I was up until two in the morning cutting out dragons. Each of the forty cub scouts will create their own - but the pieces needed to be cut out of foam:


These are them. 714 pieces cut in all.

I wouldn't have bothered, I don't have that inner drive to be super mom. However, little D has this certain twinkle in his eye when he's excited about something. When he was little it never went away, his eyes were always sparkling. As he's gotten older it's been more difficult to find ways of connecting; bonding. More impossible for him to ignore the missing father when the other boys dads are at the meetings. So, if cutting dragon pieces so he can be proud of his family at the Cub Scout banquet is what I need to do - so be it.

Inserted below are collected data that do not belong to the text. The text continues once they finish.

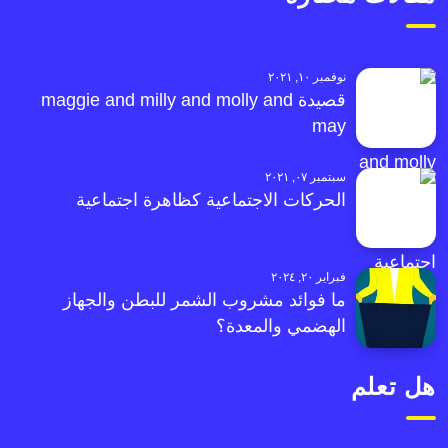
نوفمبر ١٠, ٢٠٢١
قصيدة maggie and milly and molly and
may
سبتمبر ٠٧, ٢٠٢١
الحركات الاجتماعية كظاهرة اجتماعية
فبراير ٢٠, ٢٠٢٤
ما فوائد مشروب الشمر للبطن والجهاز
الهضمي والمعدة؟
هل تعلم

When I crawled into bed in the wee hours of the morning, fingers numb, I thought I would drift into a deep slumber until the alarm went off.

Wrong.

I woke up terrified of the person suspended above my bed. Face covered with a ski mask, hands and legs flared out as if ready to bat jump onto my bed, my assailant was poised for destruction.

Within seconds I knew it was only my ceiling fan, which I'd forgotten to turn on to avoid this night terror. However, it took my eyes a few minutes to adjust to my brains' information. In these few minutes I chanted the mantra; "it's not real, it's not real, it's not real." All the while laying perfectly still, barely breathing, just in case it really was real.

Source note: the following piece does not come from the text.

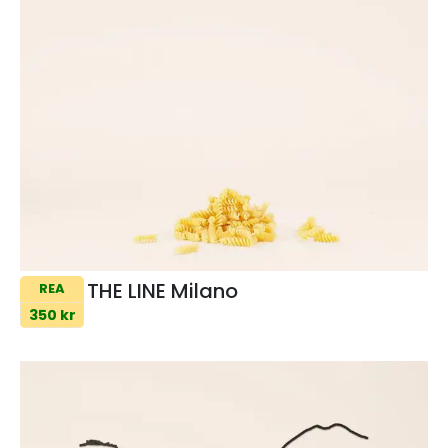
THE LINE Milano
REA
350 kr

I don't know which is worse, the spider nightmares or these new hallucinations sitting on the edge of my dreams. When it was spiders I would bolt out of bed to avoid the spider jumping onto me. The action enabled my brain and eyes to work together and release me from the delusion instantaneously.

These new delusions have me frozen in terror, unable to move. Sitting on the cusp of sleep and wake too long for comfort. These are the mornings I sip my coffee with the nagging fear that one night I'll wake up and my brain will have stopped telling my eyes it's not real. I will have slipped into the torment of my mother's world - plagued with hallucinations and paranoias I cannot release myself from.

My dear brother was released from his torment. A week ago last Saturday. The news has filled me with sadness, relief and guilt. I cannot quiet our childhood memories; two lighthearted kids ruling the little neighborhood until the streetlights illuminated. Until the fateful year, when our world went to shit. He had it so much worse, and never recovered. I am so sad for that little boy who never had a fighting chance. Sad, yet relieved his inner battle is finished.

My relief and glimmer of joy has left me distraught with guilt. My busy life, leaving little room to dwell, my only saving grace.

Whether it's good or bad he is gone, may my big brother rest in the peace he couldn't have here on Earth.